The visa process, from application to issue, usually takes about a month but it can take three times as long if any difficulties arise.
As Italian laws and documentation can be near impossible to navigate at times you may want to engage the services of a ‘document agency’ that can make applications on your behalf.
For more information regarding Italian visa rules and regulations you can visit www.governo.it.
Permits to stay
A ‘permit to stay’ (which isn’t a residence permit but does entitle you to stay in Italy for longer than 90 days) must be applied for within eight days of arriving in Italy and can take up to three months to obtain. They can be applied for at the nearest police station and must reflect the original purpose for your trip (as stated on your visa). Permits can be valid for anything from six months to ten years or more. Depending on the purpose of your stay they may or may not be renewable – this is something you will need to check.
As with visa applications the documents you will need to obtain a permit to stay differs in accordance with your circumstances and nationality so be sure to check.
If you need to renew your permit to stay you must do so long before its expiry date. The same documentation as was needed for your original application will also need to be produced.
In Italy employees (both local and foreign) are required to have a registration card from the Provincial Inspectorate of Work. This booklet is valid for ten years and serves as a thorough record of employment.
As an EU national, family members including spouse and dependents are entitled to live in Italy with you no matter what their own nationality may be.
EU nationals who wish to retire in Italy don’t need a visa but will need to apply for a permit to stay on arrival. They also have to prove that they have adequate means of supporting themselves. EU nationals who have lived and worked in Italy for more than three years have earned the right to remain in the country once they have reached retirement age.
Having a permit to stay doesn’t mean you have Italian residency.
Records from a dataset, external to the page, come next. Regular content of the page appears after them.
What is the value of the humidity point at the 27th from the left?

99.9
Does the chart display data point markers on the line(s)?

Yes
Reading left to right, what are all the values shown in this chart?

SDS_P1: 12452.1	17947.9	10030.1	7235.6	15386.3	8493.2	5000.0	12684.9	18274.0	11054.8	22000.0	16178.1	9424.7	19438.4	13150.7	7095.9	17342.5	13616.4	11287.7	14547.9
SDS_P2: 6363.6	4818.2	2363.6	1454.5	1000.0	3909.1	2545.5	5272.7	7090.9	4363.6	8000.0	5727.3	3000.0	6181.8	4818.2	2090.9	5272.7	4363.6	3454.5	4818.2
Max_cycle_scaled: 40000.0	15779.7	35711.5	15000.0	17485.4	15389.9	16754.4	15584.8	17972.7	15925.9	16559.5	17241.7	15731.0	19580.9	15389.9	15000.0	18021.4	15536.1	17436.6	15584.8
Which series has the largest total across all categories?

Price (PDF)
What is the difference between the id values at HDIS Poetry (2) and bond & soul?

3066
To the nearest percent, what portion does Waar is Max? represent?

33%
If you want to have Italian residency you will need to apply for a residence permit. This can be done at the registry office of your local town hall. Providing a suitable address is a main requirement of the process and you should be aware that some rental property contracts won’t permit you to use the property’s address for that purpose.
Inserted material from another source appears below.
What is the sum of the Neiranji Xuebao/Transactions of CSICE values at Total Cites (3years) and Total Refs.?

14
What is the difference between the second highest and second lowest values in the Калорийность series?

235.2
Before applying for residency you should check what kind of documentation you need to provide. The following items are usually essential to the process: a valid permit to stay, a valid passport, a consular declaration from your country’s Italian consulate and a completed declaration of residence form.
It should take less than six months for you to find out whether or not your application for residency is approved.
EU national’s residence permits are valid for a minimum of five years and are automatically renewable. The applicant’s immediate family members are issued with a residency permit with the same conditions of validity. A student’s residency permit is also renewable but it’s only valid for a single year.
Once resident status has been attained you will have the same rights and privileges as Italian citizens, barring a few exceptions such as the right to vote. Italian Identity cards are also granted to successful applicants should they wish it.
Italian citizenship applications must reach the Minister of the Interior through your local mayor or an Italian consulate. After paying a concession tax the applicant must swear loyalty to the republic and pledge to observe the constitution and laws of the state.
If a foreign citizen marries an Italian citizen in Italy then they can apply for citizenship within six months. If the couple live abroad then Italian citizenship can only be applied for after three years of marriage.
In other situations EU nationals can apply for citizenship after four years of residency. Non EU nationals must be resident for 10 years before they can apply to become a citizen.